Items from a dataset
=== Section Start ===

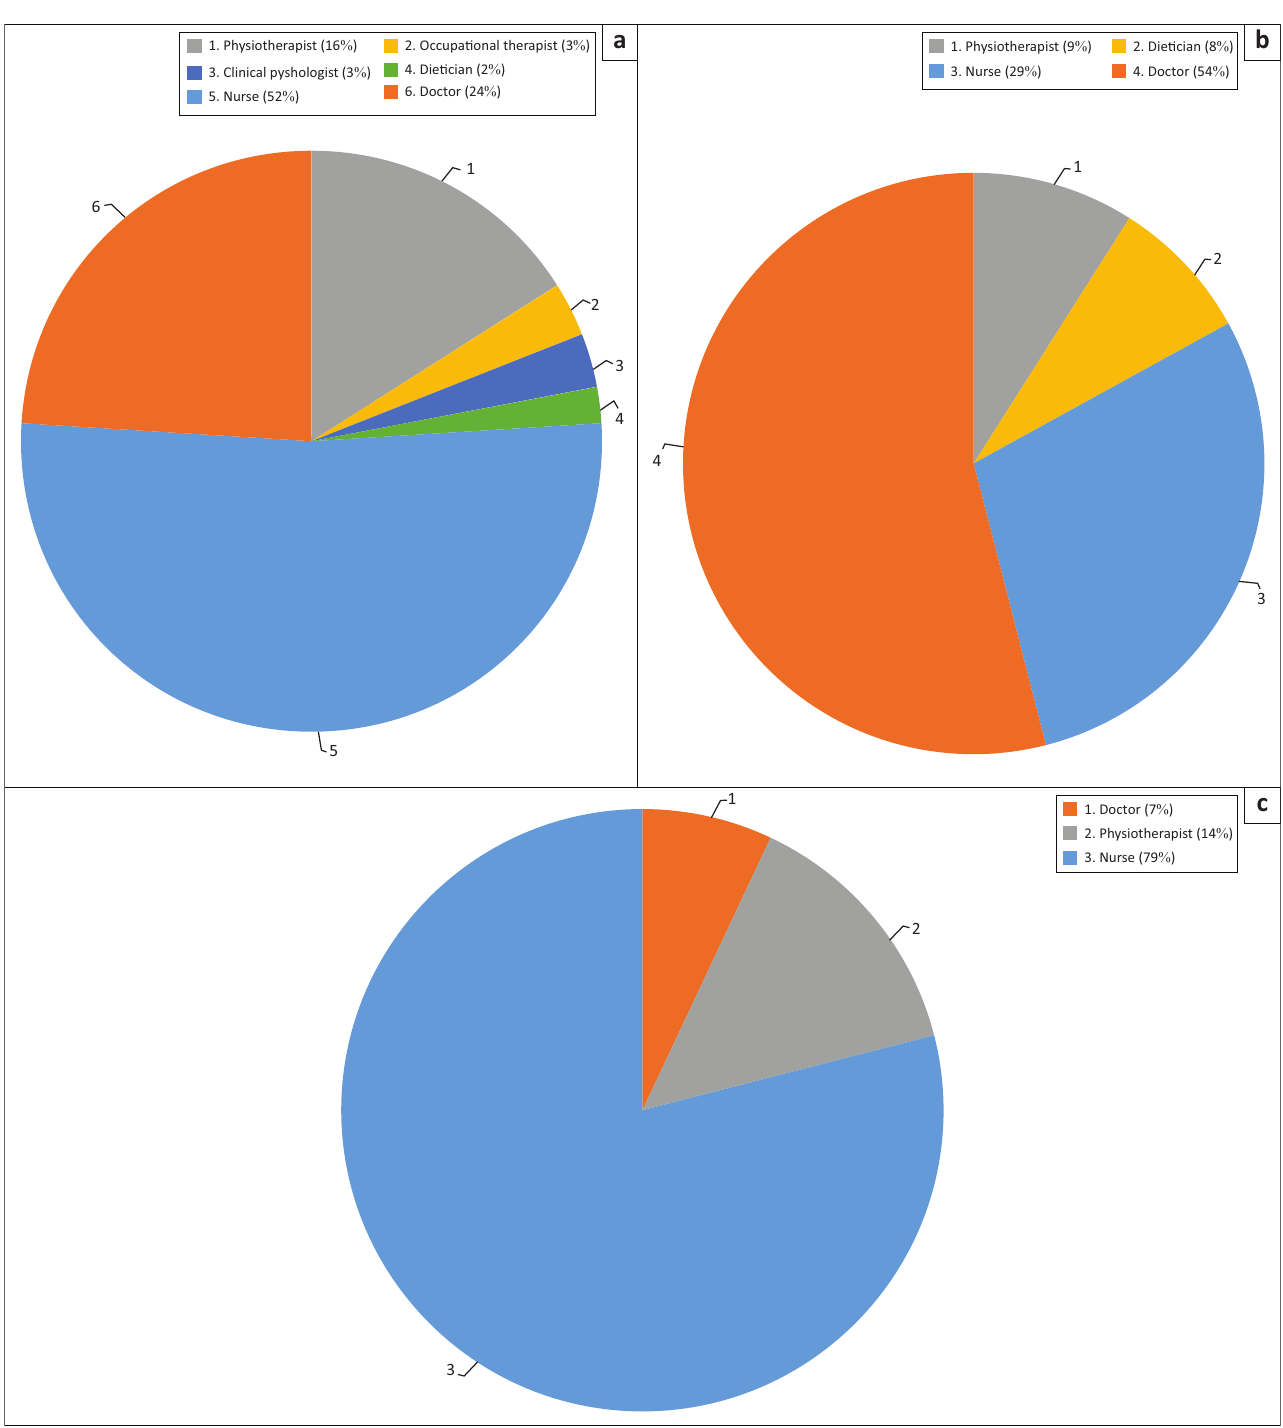
FIGURE 1: Distribution of healthcare professionals at the tertiary, secondary and primary level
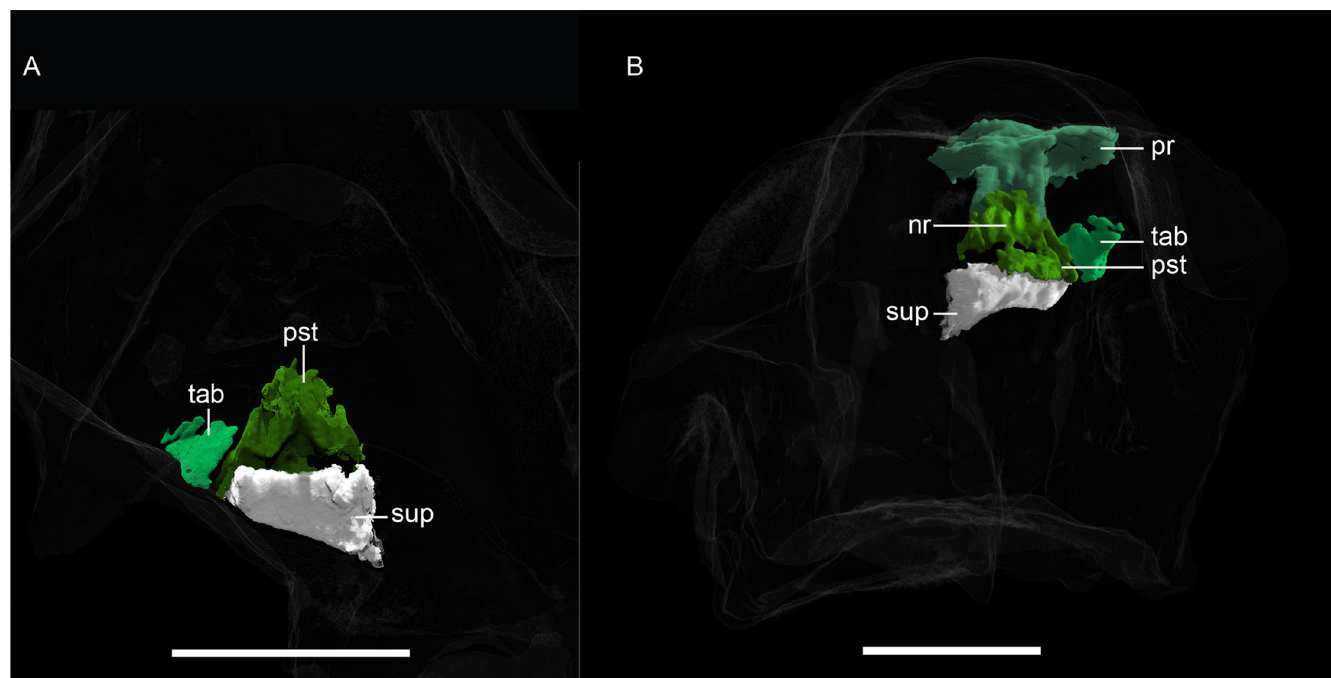
Fig 12. Neutron CT reconstruction of MB.R.999: rear end of skull roof from (A) ventral and (B) dorsal. Abbreviations: nr, nuchal ridge; pr, parietal; pst, postparietal; sup, supraoccipital; tab, tabular. Scale bars = 2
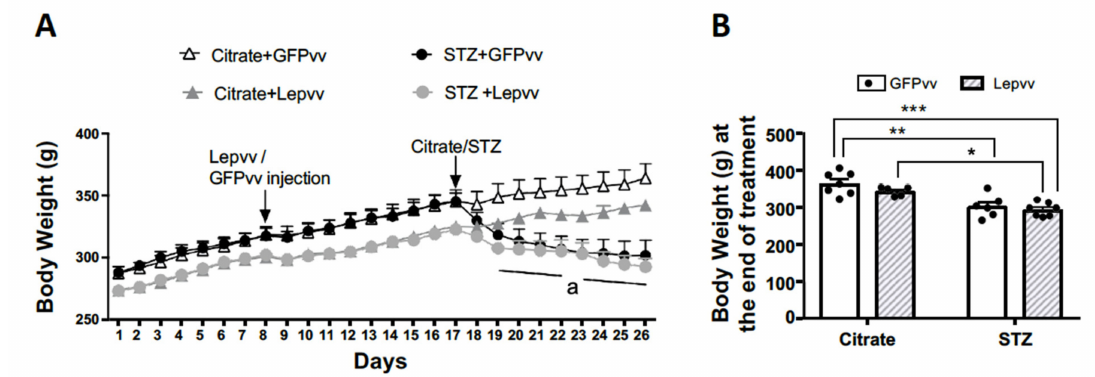
Figure 3. Body weight changes in male rats that were injected with Lepvv or GFPvv on day 8 followed by injection with citrate buffer or STZ (to induced diabetes) on day 17. ( A ) Profile of body weight (g, mean ± SEM) in diabetic and non-diabetic rats treated with Lepvv or GFPvv. Citrate + GFPvv ( n = 7); STZ + GFPvv ( n = 6); Citrate + Lepvv ( n = 5) and STZ + Lepvv ( n = 7) are represented. Data were analyzed using linear mixed models as described under Statistics. “a” indicates significant difference between diabetic rats that received Lepvv and non-diabetic rats that received GFPvv ( p < 0.0001). Differences between diabetic and non-diabetic animals progressively increased towards the end of observation ( p < 0.05– p < 0.0001). ( B ) Average body weight on the 9th day after STZ/citrate injection (g, mean ± SEM). Data were analyzed by 2-way ANOVA followed by Tukey’s multiple comparisons test. Diabetic rats lost more weight compared to the GFPvv treated non-diabetic group. Lepvv treatment caused a dramatic reduction in body weight in diabetic animals, which was still less when compared to non-diabetic rats treated with Lepvv. * indicates p < 0.05; ** p < 0.01 and *** p <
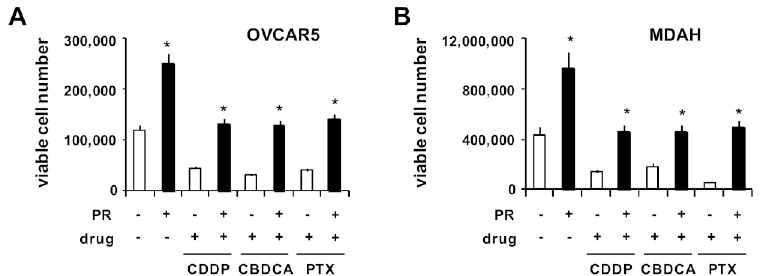
Figure 3. PR increased OvCa cell viability and survival after drug treatment. OvCa cells were cultured for 5 days with PR (10%) on poly-HEMA-coated wells to form spheroids. Then, cells were treated with CDDP, CBDCA and PTX. After 72 h of drug treatment, OvCa spheroids were dissociated into single-cell suspensions by trypsinization and the number of viable cells was evaluated. Histograms showing OVCAR5 ( A ) and MDAH ( B ) viable cell numbers evaluated by the trypan blue dye exclusion assay. * p < 0.01 (untreated vs. PR-treated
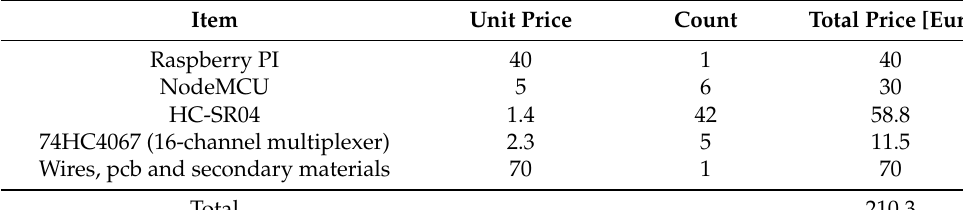
Table 3. Cost of system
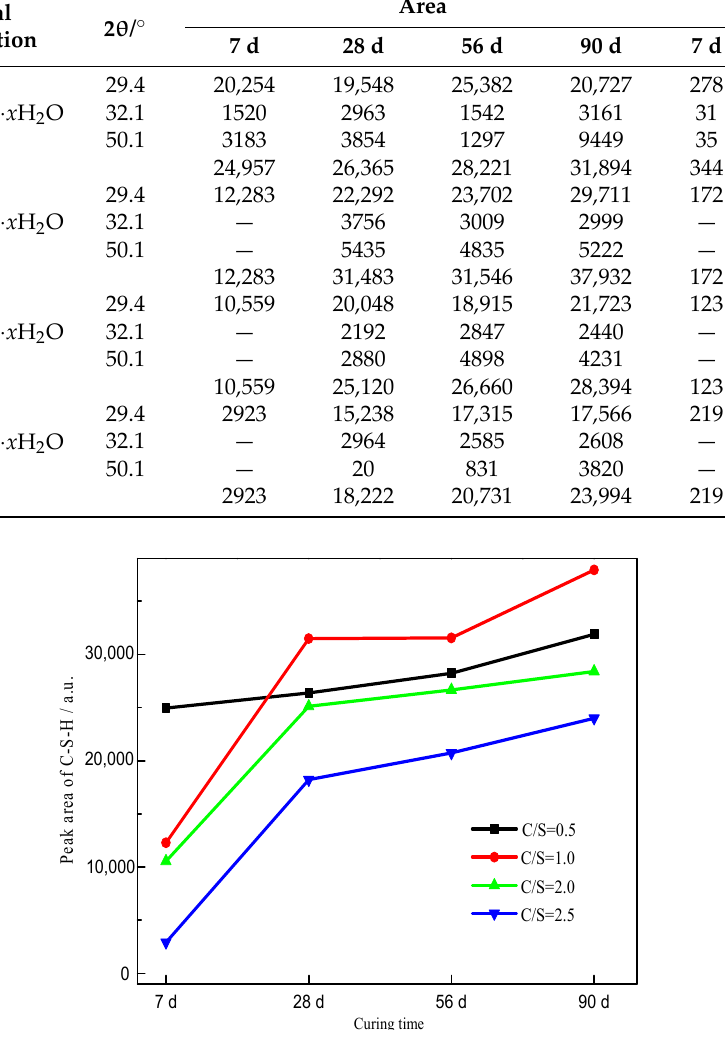
Figure 8. Peak areas of C-S-H in different samples.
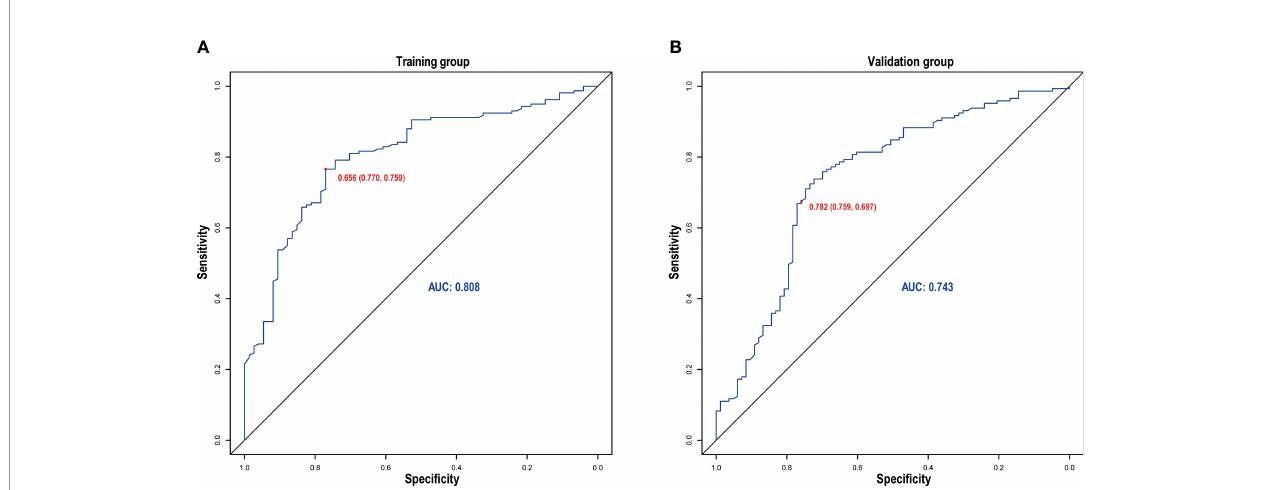
FIGURE 5 | Receiver operating characteristic curve of the nomogram in the training (A) and validation (B)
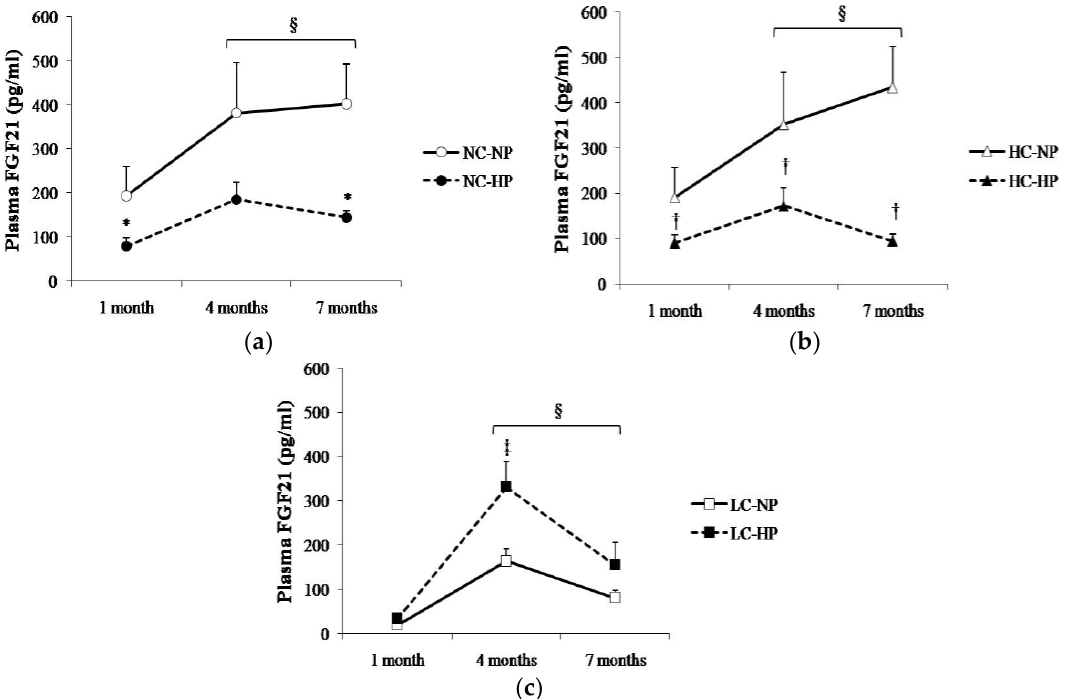
Figure 3. Plasma concentrations of fibroblast growth factor 21 (FGF21) at the three sampling times (1, 4 and 7 months) in rats fed diets with ( a ) normal calorie-normal phosphorus (NC-NP) and normal calorie-high phosphorus (NC-HP); ( b ) high calorie-normal phosphorus (HC-NP) and high calorie-high phosphorus (HC-HP); ( c ) low calorie-normal phosphorus (LC-NP) and low calorie-high phosphorus (LC-HP). n = 8 rats per group. * p < 0.05 vs. NC-NP, † p < 0.05 vs. HC-NP, ‡ p < 0.05 vs. LC-NP. § p < 0.05 vs. 1 month.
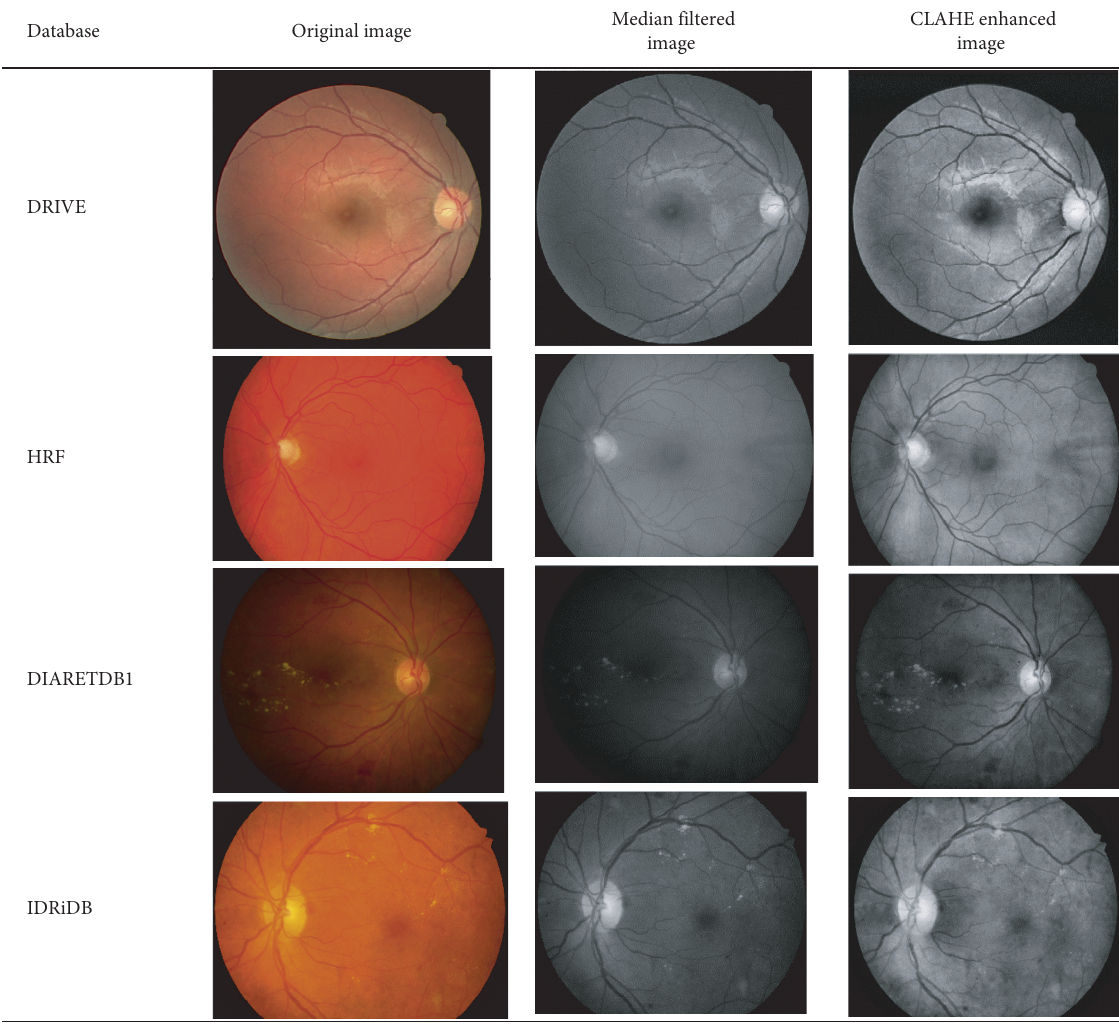
Figure 2: Preprocessed retinal images using the median filter and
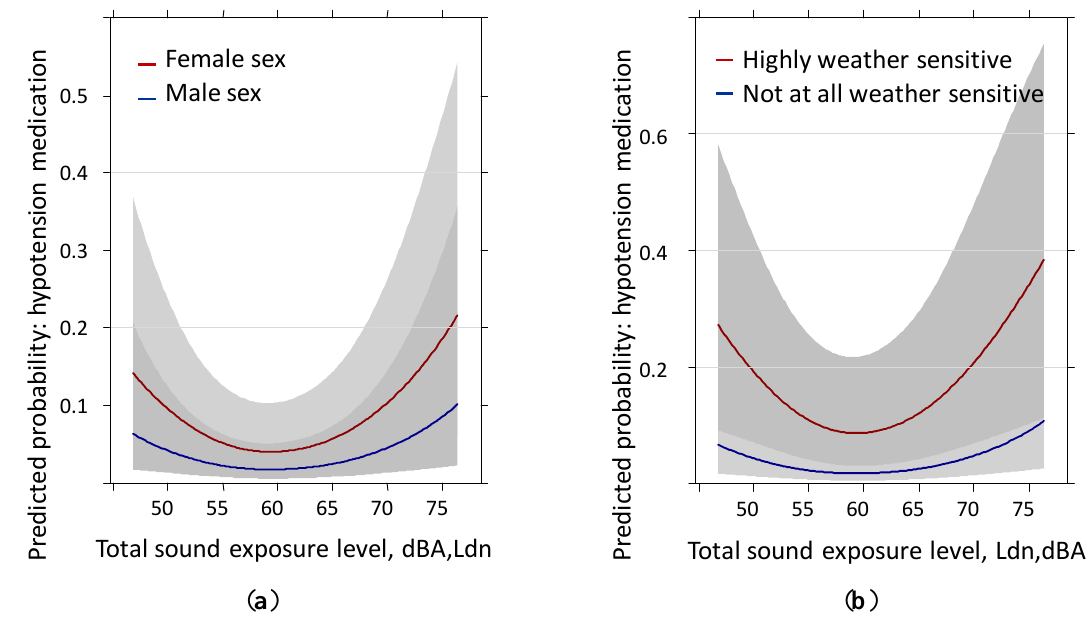
Figure 4. Predicted probability of hypotension medication past year with total sound level exposure by: ( a ) sex and ( b ) weather sensitivity. Models are adjusted for age, education, BMI, anti-hypertensive treatment, family history of hypertension, health status, sleep score, distance to main road, annoyance by local roads, region and the IA-term age ×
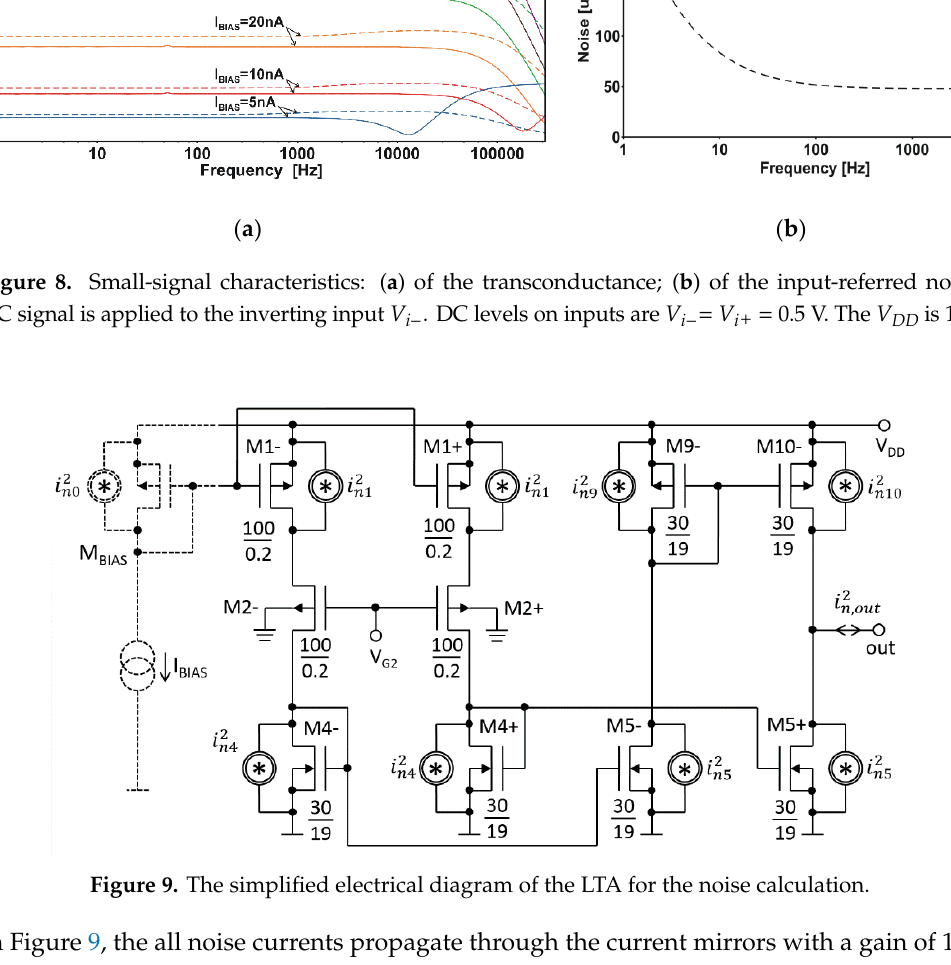
Figure 8. Small-signal characteristics: ( a ) of the transconductance; ( b ) of the input-referred noise. AC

=== Section End ===

#### [EXERCISE INSTRUCTIONS]
Leaving out the pictures, please output the lines in the entries above from the one with "Figure 8. Peak" through the one with "FIGURE 5 | Receiver", exactly as they are.

#### [TASK ANSWER]
Figure 8. Peak areas of C-S-H in different samples.
FIGURE 5 | Receiver operating characteristic curve of the nomogram in the training (A) and validation (B)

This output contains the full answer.